Why Does Angular Momentum Differ from Other Angular Relationships in Physics?

[UR_Correct]

Hello all!

I'm currently studying for a physics exam in regards to Newtonian mechanics. This chapter is about angular momentum, moments of inertia, etc.

As I was studying, something dawned on me, and I wondered if someone here might be able to help me.

The following relations are apparent to me:

velocity = radius * angular velocity
acceleration = radius * angular acceleration

But,

angular momentum = radius * momentum

Why is this? I, for some reason, assumed it would keep with the pattern for position, velocity, and acceleration and their respective angular relations.

I'm thinking it has to do with the fact that, when dealing with vectors, you have to take radius cross momentum. I know that the angular momentum vector points perpendicular from the direction of momentum (right hand rule), but I can't come up with a definitive answer.

Can anybody shed any light?

 

[eljose79]

Hello there!

You are correct in your assumption that the relation for angular momentum is different from the other angular relations. This is because angular momentum is a vector quantity, while velocity, acceleration, and position are all scalar quantities.

In order to fully understand the relationship between angular momentum and its counterparts, we need to first define what angular momentum is. Angular momentum is the measure of an object's rotational motion, and it is calculated by multiplying the object's moment of inertia (a measure of its resistance to rotational motion) by its angular velocity. This gives us a vector quantity that points in the direction of the axis of rotation.

On the other hand, momentum is a measure of an object's linear motion, and it is calculated by multiplying its mass by its velocity. This gives us a vector quantity that points in the direction of its motion.

As you mentioned, to find the angular momentum vector, we need to take the cross product of the radius vector (from the axis of rotation to the point of interest) and the momentum vector.
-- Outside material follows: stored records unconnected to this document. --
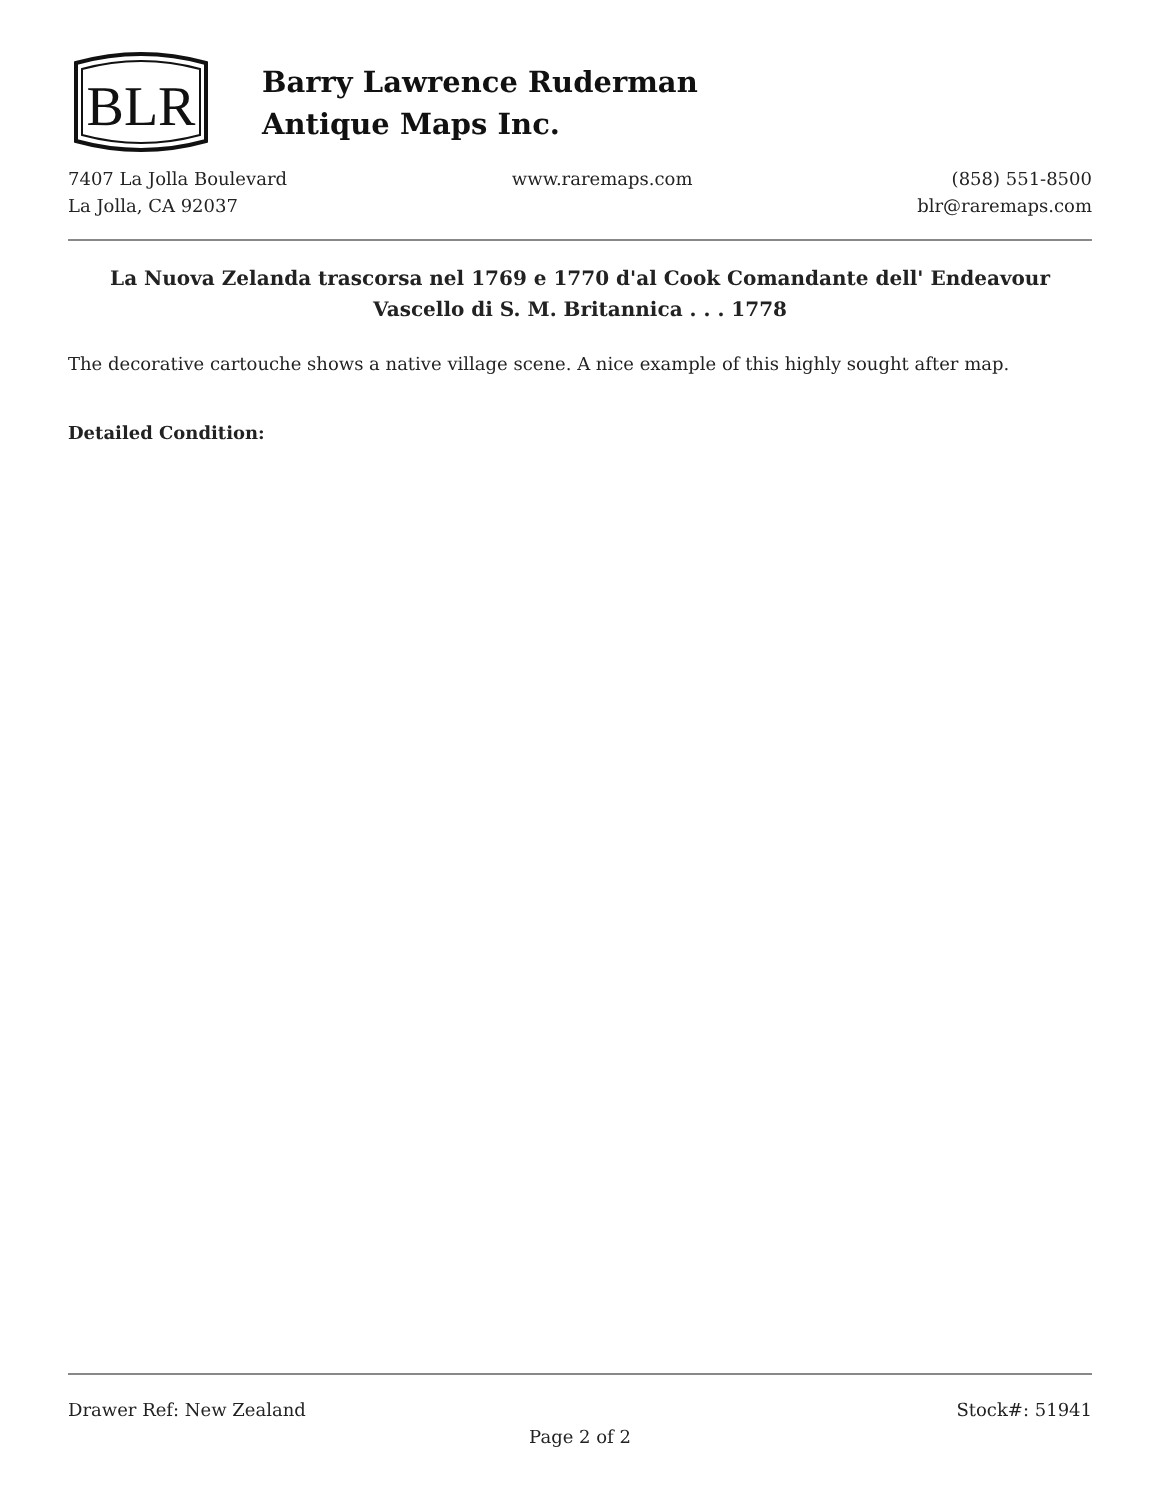BLR
Barry Lawrence Ruderman
Antique Maps Inc.
7407 La Jolla Boulevard
La Jolla, CA 92037
www.raremaps.com (858) 551-8500
blr@raremaps.com
La Nuova Zelanda trascorsa nel 1769 e 1770 d'al Cook Comandante dell' Endeavour Vascello di S. M. Britannica . . . 1778
The decorative cartouche shows a native village scene. A nice example of this highly sought after map.
Detailed Condition:
Drawer Ref: New Zealand Stock#: 51941
Page 2 of 2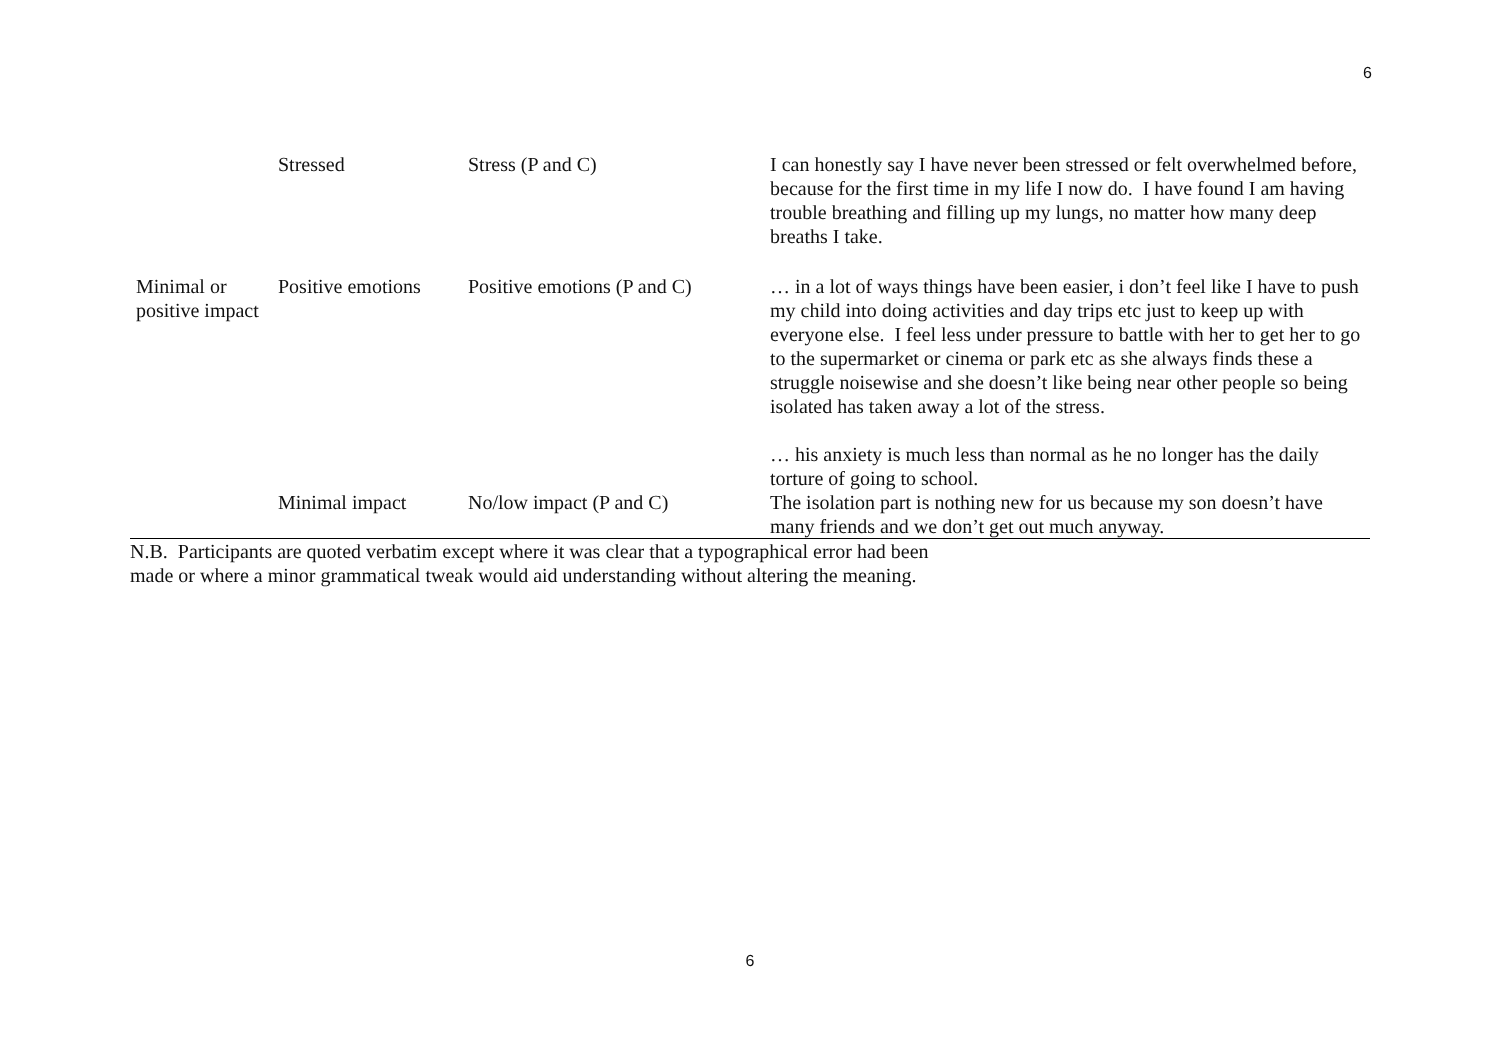6
| | Stressed | Stress (P and C) | I can honestly say I have never been stressed or felt overwhelmed before, because for the first time in my life I now do. I have found I am having trouble breathing and filling up my lungs, no matter how many deep breaths I take. |
| Minimal or positive impact | Positive emotions | Positive emotions (P and C) | … in a lot of ways things have been easier, i don’t feel like I have to push my child into doing activities and day trips etc just to keep up with everyone else. I feel less under pressure to battle with her to get her to go to the supermarket or cinema or park etc as she always finds these a struggle noisewise and she doesn’t like being near other people so being isolated has taken away a lot of the stress. … his anxiety is much less than normal as he no longer has the daily torture of going to school. |
| | Minimal impact | No/low impact (P and C) | The isolation part is nothing new for us because my son doesn’t have many friends and we don’t get out much anyway. |
N.B. Participants are quoted verbatim except where it was clear that a typographical error had been made or where a minor grammatical tweak would aid understanding without altering the meaning.
6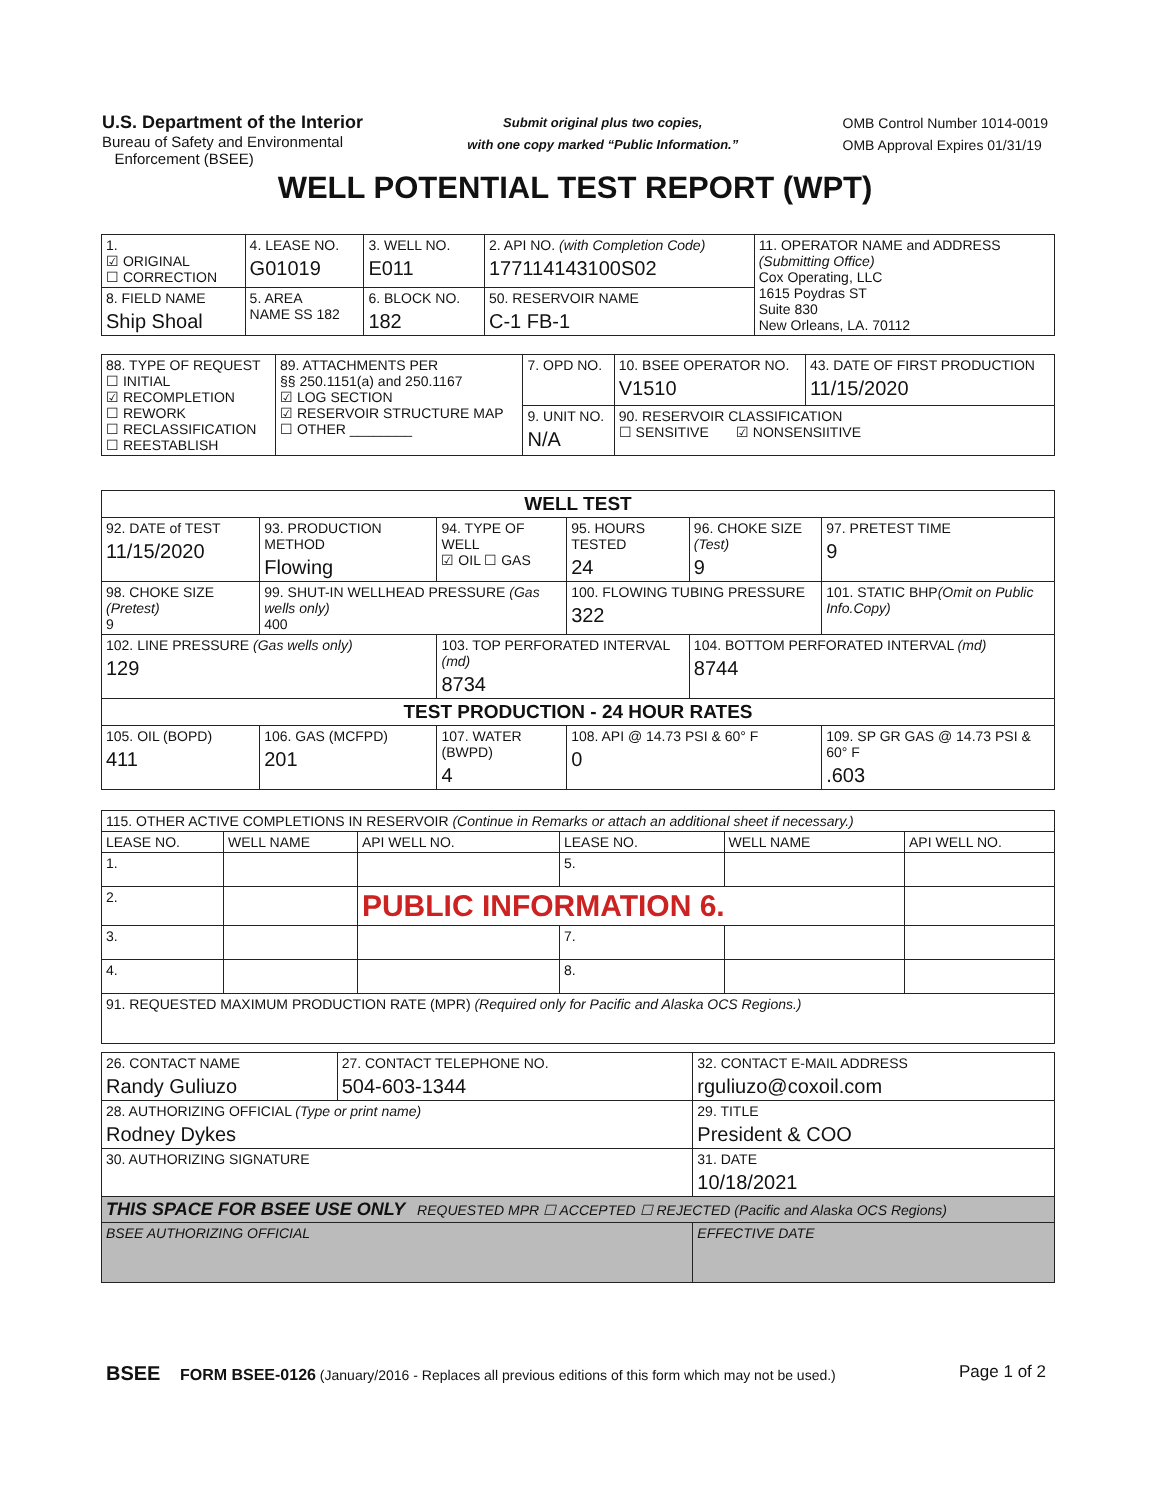U.S. Department of the Interior
Bureau of Safety and Environmental
Enforcement (BSEE)
Submit original plus two copies,
with one copy marked “Public Information.”
OMB Control Number 1014-0019
OMB Approval Expires 01/31/19
WELL POTENTIAL TEST REPORT (WPT)
| 1. ☑ ORIGINAL ☐ CORRECTION | 4. LEASE NO. G01019 | 3. WELL NO. E011 | 2. API NO. (with Completion Code) 177114143100S02 | 11. OPERATOR NAME and ADDRESS (Submitting Office) Cox Operating, LLC 1615 Poydras ST Suite 830 New Orleans, LA. 70112 |
| 8. FIELD NAME Ship Shoal | 5. AREA NAME SS 182 | 6. BLOCK NO. 182 | 50. RESERVOIR NAME C-1 FB-1 | |
| 88. TYPE OF REQUEST ☐ INITIAL ☑ RECOMPLETION ☐ REWORK ☐ RECLASSIFICATION ☐ REESTABLISH | 89. ATTACHMENTS PER §§ 250.1151(a) and 250.1167 ☑ LOG SECTION ☑ RESERVOIR STRUCTURE MAP ☐ OTHER ________ | 7. OPD NO. | 10. BSEE OPERATOR NO. V1510 | 43. DATE OF FIRST PRODUCTION 11/15/2020 |
| | | 9. UNIT NO. N/A | 90. RESERVOIR CLASSIFICATION ☐ SENSITIVE ☑ NONSENSIITIVE | |
| WELL TEST | | | | | |
| 92. DATE of TEST 11/15/2020 | 93. PRODUCTION METHOD Flowing | 94. TYPE OF WELL ☑ OIL ☐ GAS | 95. HOURS TESTED 24 | 96. CHOKE SIZE (Test) 9 | 97. PRETEST TIME 9 |
| 98. CHOKE SIZE (Pretest) 9 | 99. SHUT-IN WELLHEAD PRESSURE (Gas wells only) 400 | | 100. FLOWING TUBING PRESSURE 322 | | 101. STATIC BHP (Omit on Public Info.Copy) |
| 102. LINE PRESSURE (Gas wells only) 129 | | 103. TOP PERFORATED INTERVAL (md) 8734 | | 104. BOTTOM PERFORATED INTERVAL (md) 8744 | |
| TEST PRODUCTION - 24 HOUR RATES | | | | | |
| 105. OIL (BOPD) 411 | 106. GAS (MCFPD) 201 | 107. WATER (BWPD) 4 | 108. API @ 14.73 PSI & 60° F 0 | | 109. SP GR GAS @ 14.73 PSI & 60° F .603 |
| 115. OTHER ACTIVE COMPLETIONS IN RESERVOIR (Continue in Remarks or attach an additional sheet if necessary.) | | | | | |
| LEASE NO. | WELL NAME | API WELL NO. | LEASE NO. | WELL NAME | API WELL NO. |
| 1. | | | 5. | | |
| 2. | | PUBLIC INFORMATION 6. | | | |
| 3. | | | 7. | | |
| 4. | | | 8. | | |
| 91. REQUESTED MAXIMUM PRODUCTION RATE (MPR) (Required only for Pacific and Alaska OCS Regions.) | | | | | |
| 26. CONTACT NAME Randy Guliuzo | 27. CONTACT TELEPHONE NO. 504-603-1344 | 32. CONTACT E-MAIL ADDRESS rguliuzo@coxoil.com |
| 28. AUTHORIZING OFFICIAL (Type or print name) Rodney Dykes | | 29. TITLE President & COO |
| 30. AUTHORIZING SIGNATURE | | 31. DATE 10/18/2021 |
| THIS SPACE FOR BSEE USE ONLY REQUESTED MPR ☐ ACCEPTED ☐ REJECTED (Pacific and Alaska OCS Regions) | | |
| BSEE AUTHORIZING OFFICIAL | | EFFECTIVE DATE |
BSEE FORM BSEE-0126 (January/2016 - Replaces all previous editions of this form which may not be used.) Page 1 of 2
This results in a vector that is perpendicular to both the radius and momentum vectors, pointing in the direction of the axis of rotation.

In contrast, to find the velocity and acceleration vectors, we simply need to take the derivative of the position and velocity vectors, respectively. This does not involve any cross products, as they are scalar quantities.

So, in summary, the difference in the relationships between angular momentum and its counterparts is due to the fact that they are different types of quantities (vector vs. scalar) and they are calculated using different methods. I hope this helps to clarify things for you. Good luck on your exam!